• Data to use:
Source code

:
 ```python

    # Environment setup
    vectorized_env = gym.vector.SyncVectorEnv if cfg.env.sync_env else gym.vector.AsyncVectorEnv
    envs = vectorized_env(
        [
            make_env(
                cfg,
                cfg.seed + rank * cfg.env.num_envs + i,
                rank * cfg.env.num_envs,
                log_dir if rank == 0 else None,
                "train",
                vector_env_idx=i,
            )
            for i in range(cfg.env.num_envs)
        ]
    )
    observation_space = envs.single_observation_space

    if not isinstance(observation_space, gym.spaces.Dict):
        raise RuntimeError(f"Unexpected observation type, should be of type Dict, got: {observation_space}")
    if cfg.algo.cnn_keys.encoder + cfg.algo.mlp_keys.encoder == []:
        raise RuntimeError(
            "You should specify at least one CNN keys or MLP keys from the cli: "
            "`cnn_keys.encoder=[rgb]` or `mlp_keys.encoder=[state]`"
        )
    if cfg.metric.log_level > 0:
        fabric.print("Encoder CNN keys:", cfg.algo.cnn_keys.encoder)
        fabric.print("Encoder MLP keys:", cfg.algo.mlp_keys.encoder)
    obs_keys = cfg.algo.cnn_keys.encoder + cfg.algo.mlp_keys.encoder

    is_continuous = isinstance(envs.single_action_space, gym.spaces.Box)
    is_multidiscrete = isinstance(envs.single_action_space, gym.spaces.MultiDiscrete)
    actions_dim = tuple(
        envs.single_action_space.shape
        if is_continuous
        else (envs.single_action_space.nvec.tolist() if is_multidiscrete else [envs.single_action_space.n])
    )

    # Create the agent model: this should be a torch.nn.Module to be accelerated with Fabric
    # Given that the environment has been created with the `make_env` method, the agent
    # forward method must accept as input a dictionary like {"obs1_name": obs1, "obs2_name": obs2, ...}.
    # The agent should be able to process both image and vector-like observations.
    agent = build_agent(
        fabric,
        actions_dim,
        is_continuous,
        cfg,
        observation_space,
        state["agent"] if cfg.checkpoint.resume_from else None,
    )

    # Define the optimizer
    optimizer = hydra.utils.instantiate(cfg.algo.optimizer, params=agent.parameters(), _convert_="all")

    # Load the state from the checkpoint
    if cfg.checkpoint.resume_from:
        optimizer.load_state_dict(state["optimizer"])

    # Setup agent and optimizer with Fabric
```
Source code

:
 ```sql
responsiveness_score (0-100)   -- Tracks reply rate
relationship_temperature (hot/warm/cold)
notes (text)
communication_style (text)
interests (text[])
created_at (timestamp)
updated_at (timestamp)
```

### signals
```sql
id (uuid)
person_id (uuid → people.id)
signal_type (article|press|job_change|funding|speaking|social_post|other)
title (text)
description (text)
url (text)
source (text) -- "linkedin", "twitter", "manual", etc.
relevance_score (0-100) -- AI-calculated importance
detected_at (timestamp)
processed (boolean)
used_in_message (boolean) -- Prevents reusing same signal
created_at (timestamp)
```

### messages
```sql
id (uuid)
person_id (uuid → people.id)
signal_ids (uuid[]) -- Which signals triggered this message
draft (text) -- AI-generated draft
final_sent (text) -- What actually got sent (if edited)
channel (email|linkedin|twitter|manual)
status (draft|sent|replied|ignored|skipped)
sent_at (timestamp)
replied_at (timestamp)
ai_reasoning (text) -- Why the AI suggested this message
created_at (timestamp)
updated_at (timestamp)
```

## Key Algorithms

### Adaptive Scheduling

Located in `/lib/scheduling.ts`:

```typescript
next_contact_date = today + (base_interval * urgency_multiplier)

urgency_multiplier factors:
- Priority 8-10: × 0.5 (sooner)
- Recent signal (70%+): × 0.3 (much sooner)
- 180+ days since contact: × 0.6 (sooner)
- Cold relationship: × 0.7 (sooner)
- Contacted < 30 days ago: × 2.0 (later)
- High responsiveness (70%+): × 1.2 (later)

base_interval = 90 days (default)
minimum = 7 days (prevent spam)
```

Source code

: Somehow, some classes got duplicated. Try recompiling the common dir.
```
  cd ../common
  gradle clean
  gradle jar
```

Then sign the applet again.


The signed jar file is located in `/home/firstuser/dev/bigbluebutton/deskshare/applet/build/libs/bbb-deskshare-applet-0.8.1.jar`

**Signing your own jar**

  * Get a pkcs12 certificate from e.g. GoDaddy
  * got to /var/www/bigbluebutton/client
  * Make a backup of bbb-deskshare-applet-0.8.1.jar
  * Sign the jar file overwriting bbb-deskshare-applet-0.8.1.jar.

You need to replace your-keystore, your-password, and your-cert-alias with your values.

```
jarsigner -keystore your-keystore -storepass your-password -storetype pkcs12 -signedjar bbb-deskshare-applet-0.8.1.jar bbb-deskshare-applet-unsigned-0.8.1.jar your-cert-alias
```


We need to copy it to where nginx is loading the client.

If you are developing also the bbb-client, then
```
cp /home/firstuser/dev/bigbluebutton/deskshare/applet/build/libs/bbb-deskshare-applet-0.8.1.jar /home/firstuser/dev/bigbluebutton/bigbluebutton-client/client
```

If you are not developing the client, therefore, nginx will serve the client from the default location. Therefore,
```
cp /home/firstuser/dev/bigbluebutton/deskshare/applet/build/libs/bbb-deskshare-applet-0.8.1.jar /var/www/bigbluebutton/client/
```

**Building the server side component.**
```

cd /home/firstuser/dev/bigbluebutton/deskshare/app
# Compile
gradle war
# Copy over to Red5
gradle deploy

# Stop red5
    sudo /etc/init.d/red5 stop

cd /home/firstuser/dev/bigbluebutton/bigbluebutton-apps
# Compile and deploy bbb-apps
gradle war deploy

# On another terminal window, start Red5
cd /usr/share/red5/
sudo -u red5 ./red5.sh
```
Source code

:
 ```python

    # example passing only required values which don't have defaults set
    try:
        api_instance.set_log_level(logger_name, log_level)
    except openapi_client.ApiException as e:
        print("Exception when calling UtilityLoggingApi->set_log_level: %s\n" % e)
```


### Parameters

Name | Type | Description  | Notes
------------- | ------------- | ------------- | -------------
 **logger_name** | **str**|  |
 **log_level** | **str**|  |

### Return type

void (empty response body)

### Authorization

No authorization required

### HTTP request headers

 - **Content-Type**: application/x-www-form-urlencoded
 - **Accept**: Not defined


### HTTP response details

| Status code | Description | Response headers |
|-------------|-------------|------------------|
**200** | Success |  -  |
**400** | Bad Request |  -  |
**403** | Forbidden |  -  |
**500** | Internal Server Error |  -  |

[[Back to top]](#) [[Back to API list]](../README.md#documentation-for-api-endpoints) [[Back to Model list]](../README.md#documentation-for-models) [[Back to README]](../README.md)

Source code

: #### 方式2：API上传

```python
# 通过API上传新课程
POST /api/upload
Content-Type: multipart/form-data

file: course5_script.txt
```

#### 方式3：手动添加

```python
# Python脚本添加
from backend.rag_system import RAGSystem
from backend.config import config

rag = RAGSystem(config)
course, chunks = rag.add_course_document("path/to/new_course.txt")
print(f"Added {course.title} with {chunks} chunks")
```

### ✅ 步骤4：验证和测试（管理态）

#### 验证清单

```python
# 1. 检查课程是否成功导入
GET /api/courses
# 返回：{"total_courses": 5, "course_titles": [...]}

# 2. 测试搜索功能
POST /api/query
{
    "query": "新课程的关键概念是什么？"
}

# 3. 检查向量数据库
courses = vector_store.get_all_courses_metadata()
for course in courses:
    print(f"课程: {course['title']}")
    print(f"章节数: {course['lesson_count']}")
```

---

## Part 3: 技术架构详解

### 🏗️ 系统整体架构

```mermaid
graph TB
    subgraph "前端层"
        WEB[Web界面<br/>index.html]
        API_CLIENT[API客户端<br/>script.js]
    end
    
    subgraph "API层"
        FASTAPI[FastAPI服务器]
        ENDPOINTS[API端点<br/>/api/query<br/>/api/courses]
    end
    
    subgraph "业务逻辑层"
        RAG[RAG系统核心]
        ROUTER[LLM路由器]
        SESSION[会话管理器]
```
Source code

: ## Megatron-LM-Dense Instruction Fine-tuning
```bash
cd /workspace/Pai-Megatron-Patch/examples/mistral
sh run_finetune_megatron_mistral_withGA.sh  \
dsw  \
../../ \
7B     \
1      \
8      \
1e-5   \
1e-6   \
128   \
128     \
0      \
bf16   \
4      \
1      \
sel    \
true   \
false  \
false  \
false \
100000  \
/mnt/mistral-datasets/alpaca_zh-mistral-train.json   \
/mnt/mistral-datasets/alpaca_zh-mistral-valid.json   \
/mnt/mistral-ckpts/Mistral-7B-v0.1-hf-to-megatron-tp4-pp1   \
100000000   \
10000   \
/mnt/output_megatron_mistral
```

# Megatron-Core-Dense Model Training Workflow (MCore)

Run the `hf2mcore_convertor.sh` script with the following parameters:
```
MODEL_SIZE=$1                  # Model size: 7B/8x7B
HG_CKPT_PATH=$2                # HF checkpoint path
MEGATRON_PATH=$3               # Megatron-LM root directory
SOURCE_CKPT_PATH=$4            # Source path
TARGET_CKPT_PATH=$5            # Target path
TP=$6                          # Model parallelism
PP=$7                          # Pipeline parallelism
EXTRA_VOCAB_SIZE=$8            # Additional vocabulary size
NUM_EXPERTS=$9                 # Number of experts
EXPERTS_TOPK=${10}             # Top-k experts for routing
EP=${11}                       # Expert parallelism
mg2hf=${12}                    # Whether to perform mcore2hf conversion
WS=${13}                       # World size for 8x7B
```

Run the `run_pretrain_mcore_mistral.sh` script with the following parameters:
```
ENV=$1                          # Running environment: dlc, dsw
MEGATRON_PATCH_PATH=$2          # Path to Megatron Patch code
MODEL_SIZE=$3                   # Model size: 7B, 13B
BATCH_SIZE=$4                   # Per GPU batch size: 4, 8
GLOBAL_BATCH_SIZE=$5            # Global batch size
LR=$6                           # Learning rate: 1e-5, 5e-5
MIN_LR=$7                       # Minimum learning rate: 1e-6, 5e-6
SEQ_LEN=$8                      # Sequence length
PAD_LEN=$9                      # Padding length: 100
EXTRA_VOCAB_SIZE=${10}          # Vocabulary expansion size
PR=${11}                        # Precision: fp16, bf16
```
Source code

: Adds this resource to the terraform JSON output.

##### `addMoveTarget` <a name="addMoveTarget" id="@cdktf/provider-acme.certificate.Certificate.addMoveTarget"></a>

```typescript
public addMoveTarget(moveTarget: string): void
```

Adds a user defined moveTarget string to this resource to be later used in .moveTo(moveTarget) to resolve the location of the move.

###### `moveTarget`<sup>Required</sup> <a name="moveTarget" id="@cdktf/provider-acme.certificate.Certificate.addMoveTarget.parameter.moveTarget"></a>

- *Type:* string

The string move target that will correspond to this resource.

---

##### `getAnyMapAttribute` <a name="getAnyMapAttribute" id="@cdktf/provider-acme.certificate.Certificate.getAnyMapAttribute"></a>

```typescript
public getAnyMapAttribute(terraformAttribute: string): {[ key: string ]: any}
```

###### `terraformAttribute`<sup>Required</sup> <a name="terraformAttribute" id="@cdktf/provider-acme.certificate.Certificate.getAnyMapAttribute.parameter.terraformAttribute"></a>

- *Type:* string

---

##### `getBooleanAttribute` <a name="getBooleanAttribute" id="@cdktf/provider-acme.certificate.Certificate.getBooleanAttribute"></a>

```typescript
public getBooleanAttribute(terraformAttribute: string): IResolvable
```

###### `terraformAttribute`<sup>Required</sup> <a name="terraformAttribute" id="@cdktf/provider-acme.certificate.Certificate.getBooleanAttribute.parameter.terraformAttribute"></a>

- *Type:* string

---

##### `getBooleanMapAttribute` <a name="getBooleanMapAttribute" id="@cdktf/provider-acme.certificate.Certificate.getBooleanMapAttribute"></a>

• What the task asks:
The string to find is "need"; copy every line of the listing that has it.

• Written solution:
You need to replace your-keystore, your-password, and your-cert-alias with your values.
We need to copy it to where nginx is loading the client.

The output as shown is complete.